• REQUIRED TASKS:
1. In the coffee post, what job did the writer once have?
2. Reproduce all of the records below, replacing "locality" with "place" and leaving everything else as it is.

• READING TEXT:

And I love coffee shops. And not just because the word “shop”
got added. No, I am not one of those girls. While I don’t make many promises
for my writing, I will promise you that this little blog here will never become
the Confessions of a Shopaholic.
Moving on.
So coffee. You will find that most coffee drinkers, I
believe, start out by drinking the sweet stuff. You know: Mocha, cappuccino
(like the kind from those machines in the gas station. Not real cappuccino,
mind you. Good heavens, no. That stuff is not sweet in the least. I learned
this lesson when I was seven in a very fancy hotel.), macchiato, blah blah
blah. You get the picture. It’s all the coffee with all of the cream and sugar
of various species. Well I was one of those people. For years and years that
was my thing.
But then I started noticing a change in me. All of the
sudden my order went from my standby of a turtle mocha (a mocha {espresso,
frothed milk, and chocolate} with a shot of caramel), to just a mocha. And then
after a while of that it changed again….to a latte {espresso and steamed milk}.
While you may think this is crazy talk, let me blow your mind a little more: my
drink order now is dark (or medium, I suppose) roast COFFEE, just coffee, with “room
for cream.”Yeah, I know. Talk about “crazy talk” is right!
But one thing I noticed, no matter what level of coffee with sugar I was consuming, was that after a while, after a couple cups, I was done. I couldn’t drink any more. I wasn’t thirsty anymore. My body couldn’t take any more beverage.
This week my devotions have found me in Nehemia. Good book.
It comes right after Ezra, which is also a good book. Both of them are about
the same event in history: the exiles returning to Jerusalem and rebuilding its
city wall. When the wall got completed they did what every good Jewish
community does---they celebrated!! It so happened to be the time of the year
when they celebrated the Feast of the Tabernacles (or Booths), which is a
festival that commemorates when the Israelites lived in booths in the
wilderness.
Curious about said feast, I followed a couple of cross
references my Bible gave me and came to John 7:37-38.
“On the last and greatest day of the Feast, Jesus stood and
said in a loud voice, ‘If anyone is thirsty, let him come to me and drink.
Whoever believes in me, as the Scripture has said, streams of living water will
flow from within him.”
One thing to note is that this is an 8 day feast. Can you
imagine? 8 days of extravagant eating and drinking. Thanksgiving every day for
a week. Yikes. Wow.
With that in mind then, I was taken aback at what appears,
at face value, to be an obnoxious question or statement from Jesus… “If anyone
is thirsty….”ARE YOU KIDDING ME?
Thirsty?
They hadn’t been thirsty in seven and a half days. Talk about too much coffee….
This scene I imagine reminds me of when I was a wedding
planner. Sure, there were some really hot outdoor weddings, I live in the Midwest,
but none warranted a lot of what I saw. I remember very vividly seeing all of
these groomsmen get into the reception hall after the outdoor ceremony, shed
their suit coats the minute they could, and literally, rush the bar.
One beer.Two beer.
Three beer.
Four.

• DATA FOR THIS EXERCISE:
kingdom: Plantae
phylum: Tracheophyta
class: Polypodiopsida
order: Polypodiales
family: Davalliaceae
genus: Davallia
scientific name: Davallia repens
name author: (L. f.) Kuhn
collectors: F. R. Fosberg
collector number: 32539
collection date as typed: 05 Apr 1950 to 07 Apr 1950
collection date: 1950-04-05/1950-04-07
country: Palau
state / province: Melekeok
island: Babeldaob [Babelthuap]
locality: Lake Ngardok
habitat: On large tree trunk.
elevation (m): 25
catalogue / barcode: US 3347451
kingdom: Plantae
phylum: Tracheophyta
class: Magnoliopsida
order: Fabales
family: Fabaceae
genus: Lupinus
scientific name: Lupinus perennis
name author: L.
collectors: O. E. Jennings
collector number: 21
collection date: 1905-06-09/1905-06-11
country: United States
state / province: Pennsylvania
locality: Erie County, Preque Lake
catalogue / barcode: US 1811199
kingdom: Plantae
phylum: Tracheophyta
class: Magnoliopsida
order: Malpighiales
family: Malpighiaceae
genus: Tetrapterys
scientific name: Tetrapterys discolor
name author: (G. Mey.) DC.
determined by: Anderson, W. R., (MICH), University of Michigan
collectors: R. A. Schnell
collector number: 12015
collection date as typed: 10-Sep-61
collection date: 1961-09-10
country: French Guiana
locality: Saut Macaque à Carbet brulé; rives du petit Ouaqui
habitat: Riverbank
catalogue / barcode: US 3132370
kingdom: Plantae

• RESULTS IN ORDER:
1. Wedding planner.

2.
kingdom: Plantae
phylum: Tracheophyta
class: Polypodiopsida
order: Polypodiales
family: Davalliaceae
genus: Davallia
scientific name: Davallia repens
name author: (L. f.) Kuhn
collectors: F. R. Fosberg
collector number: 32539
collection date as typed: 05 Apr 1950 to 07 Apr 1950
collection date: 1950-04-05/1950-04-07
country: Palau
state / province: Melekeok
island: Babeldaob [Babelthuap]
place: Lake Ngardok
habitat: On large tree trunk.
elevation (m): 25
catalogue / barcode: US 3347451
kingdom: Plantae
phylum: Tracheophyta
class: Magnoliopsida
order: Fabales
family: Fabaceae
genus: Lupinus
scientific name: Lupinus perennis
name author: L.
collectors: O. E. Jennings
collector number: 21
collection date: 1905-06-09/1905-06-11
country: United States
state / province: Pennsylvania
place: Erie County, Preque Lake
catalogue / barcode: US 1811199
kingdom: Plantae
phylum: Tracheophyta
class: Magnoliopsida
order: Malpighiales
family: Malpighiaceae
genus: Tetrapterys
scientific name: Tetrapterys discolor
name author: (G. Mey.) DC.
determined by: Anderson, W. R., (MICH), University of Michigan
collectors: R. A. Schnell
collector number: 12015
collection date as typed: 10-Sep-61
collection date: 1961-09-10
country: French Guiana
place: Saut Macaque à Carbet brulé; rives du petit Ouaqui
habitat: Riverbank
catalogue / barcode: US 3132370
kingdom: Plantae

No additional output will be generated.